_TEXTE FOURNI:_
Vu la procédure suivante :
Procédure contentieuse antérieure :
M. A... E... a demandé au Tribunal administratif de Paris de prononcer la décharge, en droits, pénalités et intérêts de retard, des cotisations supplémentaires d'impôt sur le revenu, de contribution exceptionnelle sur les hauts revenus et de contributions sociales auxquelles il a été assujetti au titre de l'année 2014.
Par un jugement n° 2001755/2-3 du 12 mai 2022, le Tribunal administratif de Paris a rejeté sa demande.
Procédure devant la Cour :
Par une requête et un mémoire, enregistrés les 4 juillet 2022 et 12 janvier 2023, M. E..., représenté par Me Le Quintrec, demande à la Cour :
1°) d'annuler le jugement n° 2001755/2-3 du 12 mai 2022 du Tribunal administratif de Paris ;
2°) de prononcer la décharge, en droits, pénalités et intérêts de retard, des cotisations supplémentaires d'impôt sur le revenu, de contribution exceptionnelle sur les hauts revenus et de contributions sociales auxquelles il a été assujetti au titre de l'année 2014 ;
3°) de mettre à la charge de l'Etat une somme de 3 000 euros au titre de l'article L. 761-1 du code de justice administrative.

_ENTRÉES RÉPERTORIÉES:_

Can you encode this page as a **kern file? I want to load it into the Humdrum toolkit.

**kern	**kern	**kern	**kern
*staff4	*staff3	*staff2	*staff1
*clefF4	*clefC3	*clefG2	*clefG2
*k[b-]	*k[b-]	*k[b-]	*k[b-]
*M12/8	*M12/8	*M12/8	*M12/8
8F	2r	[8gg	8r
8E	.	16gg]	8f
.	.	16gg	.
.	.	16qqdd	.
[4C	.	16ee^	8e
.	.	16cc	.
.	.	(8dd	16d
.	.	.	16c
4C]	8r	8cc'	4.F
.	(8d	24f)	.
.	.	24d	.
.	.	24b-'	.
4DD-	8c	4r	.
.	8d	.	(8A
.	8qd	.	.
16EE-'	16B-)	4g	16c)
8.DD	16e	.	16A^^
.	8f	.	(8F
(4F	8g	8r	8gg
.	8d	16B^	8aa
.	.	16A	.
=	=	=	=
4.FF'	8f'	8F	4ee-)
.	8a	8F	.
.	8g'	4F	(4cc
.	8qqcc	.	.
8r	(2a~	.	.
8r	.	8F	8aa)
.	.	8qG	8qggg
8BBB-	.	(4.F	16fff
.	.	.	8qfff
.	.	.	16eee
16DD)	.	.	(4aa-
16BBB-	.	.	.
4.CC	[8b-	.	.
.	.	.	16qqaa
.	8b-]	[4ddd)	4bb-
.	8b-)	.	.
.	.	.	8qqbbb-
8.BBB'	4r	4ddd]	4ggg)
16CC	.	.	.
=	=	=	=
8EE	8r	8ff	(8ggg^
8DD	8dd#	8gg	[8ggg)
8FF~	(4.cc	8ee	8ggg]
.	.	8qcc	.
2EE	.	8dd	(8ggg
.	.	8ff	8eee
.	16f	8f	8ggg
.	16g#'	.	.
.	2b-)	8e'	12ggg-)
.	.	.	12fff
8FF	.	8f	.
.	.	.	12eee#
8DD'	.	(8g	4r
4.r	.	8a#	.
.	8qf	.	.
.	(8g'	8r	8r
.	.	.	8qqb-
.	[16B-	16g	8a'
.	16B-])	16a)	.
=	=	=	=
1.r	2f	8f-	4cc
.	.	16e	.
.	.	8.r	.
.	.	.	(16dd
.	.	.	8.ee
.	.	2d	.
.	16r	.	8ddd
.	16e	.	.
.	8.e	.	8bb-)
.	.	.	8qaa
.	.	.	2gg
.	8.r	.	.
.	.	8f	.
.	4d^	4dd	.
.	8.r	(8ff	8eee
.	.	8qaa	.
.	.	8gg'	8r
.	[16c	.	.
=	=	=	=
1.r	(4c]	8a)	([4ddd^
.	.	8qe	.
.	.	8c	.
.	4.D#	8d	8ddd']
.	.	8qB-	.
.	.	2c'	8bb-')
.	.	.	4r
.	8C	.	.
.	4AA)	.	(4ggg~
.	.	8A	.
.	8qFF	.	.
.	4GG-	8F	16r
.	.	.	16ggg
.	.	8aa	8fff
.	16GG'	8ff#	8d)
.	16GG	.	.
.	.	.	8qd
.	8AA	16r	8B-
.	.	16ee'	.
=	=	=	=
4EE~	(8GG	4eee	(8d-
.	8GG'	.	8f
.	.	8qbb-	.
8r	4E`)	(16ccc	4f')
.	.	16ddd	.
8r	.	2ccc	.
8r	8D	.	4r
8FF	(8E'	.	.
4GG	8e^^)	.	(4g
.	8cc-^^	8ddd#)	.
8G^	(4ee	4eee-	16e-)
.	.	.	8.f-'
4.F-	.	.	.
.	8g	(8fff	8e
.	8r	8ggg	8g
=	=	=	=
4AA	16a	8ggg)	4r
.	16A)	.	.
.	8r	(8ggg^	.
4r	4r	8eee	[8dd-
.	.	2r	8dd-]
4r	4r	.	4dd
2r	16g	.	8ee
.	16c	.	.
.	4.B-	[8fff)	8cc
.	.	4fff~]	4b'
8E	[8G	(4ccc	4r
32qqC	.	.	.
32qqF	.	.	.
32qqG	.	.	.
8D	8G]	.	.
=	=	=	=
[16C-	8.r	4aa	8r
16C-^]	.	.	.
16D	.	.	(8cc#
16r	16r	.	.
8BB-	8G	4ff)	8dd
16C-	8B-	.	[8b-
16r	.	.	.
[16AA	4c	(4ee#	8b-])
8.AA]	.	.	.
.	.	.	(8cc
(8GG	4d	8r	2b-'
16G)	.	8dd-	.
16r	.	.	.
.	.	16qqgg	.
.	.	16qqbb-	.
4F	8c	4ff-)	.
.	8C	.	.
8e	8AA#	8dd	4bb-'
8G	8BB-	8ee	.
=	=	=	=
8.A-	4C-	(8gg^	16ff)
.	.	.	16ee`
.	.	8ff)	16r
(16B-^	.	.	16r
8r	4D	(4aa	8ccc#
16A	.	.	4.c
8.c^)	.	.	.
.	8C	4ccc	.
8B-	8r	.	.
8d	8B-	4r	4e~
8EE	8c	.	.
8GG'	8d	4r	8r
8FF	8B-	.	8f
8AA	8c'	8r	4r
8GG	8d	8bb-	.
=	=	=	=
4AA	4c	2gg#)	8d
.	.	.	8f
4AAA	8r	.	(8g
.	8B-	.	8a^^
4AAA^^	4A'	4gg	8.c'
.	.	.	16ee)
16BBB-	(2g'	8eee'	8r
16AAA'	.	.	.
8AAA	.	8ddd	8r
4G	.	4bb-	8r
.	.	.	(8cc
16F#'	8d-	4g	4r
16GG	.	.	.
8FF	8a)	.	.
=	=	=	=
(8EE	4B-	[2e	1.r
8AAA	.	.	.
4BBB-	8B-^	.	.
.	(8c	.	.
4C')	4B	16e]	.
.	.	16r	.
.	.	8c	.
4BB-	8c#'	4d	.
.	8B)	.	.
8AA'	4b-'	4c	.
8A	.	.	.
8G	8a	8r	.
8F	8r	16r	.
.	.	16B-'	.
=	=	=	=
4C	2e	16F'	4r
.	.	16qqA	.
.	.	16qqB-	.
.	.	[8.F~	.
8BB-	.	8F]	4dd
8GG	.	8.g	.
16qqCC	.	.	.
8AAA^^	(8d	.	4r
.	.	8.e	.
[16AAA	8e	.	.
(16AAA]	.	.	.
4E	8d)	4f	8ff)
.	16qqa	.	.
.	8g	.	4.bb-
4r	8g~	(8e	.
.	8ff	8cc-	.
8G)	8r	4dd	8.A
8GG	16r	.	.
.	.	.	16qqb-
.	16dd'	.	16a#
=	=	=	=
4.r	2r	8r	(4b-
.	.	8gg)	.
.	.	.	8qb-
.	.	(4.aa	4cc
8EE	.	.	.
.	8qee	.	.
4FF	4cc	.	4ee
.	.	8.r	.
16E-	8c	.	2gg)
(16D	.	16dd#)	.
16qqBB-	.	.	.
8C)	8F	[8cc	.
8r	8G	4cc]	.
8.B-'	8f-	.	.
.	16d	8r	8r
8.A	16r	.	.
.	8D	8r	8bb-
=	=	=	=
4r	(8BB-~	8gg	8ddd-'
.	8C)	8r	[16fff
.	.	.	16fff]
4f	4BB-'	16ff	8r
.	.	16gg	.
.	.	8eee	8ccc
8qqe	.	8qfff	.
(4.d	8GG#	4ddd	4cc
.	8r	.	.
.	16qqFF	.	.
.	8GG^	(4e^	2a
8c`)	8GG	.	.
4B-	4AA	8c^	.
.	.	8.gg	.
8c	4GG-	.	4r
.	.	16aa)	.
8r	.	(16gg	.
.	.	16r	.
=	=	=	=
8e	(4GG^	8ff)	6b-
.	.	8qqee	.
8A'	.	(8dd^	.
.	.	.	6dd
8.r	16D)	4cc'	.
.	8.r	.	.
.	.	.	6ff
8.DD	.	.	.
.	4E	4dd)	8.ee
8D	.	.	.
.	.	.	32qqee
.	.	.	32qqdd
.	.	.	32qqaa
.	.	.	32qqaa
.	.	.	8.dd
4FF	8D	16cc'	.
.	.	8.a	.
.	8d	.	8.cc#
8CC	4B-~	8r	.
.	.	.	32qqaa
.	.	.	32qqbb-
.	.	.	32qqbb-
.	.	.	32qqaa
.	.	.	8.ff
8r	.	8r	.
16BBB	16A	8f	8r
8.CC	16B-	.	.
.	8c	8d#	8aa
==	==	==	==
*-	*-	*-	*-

_CONSIGNE:_ Recopiez fidèlement le passage du texte fourni qui commence à « Vu la procédure » et se termine à « de l'année 2014. ».

_RÉPONSE ATTENDUE:_
Vu la procédure suivante :
Procédure contentieuse antérieure :
M. A... E... a demandé au Tribunal administratif de Paris de prononcer la décharge, en droits, pénalités et intérêts de retard, des cotisations supplémentaires d'impôt sur le revenu, de contribution exceptionnelle sur les hauts revenus et de contributions sociales auxquelles il a été assujetti au titre de l'année 2014.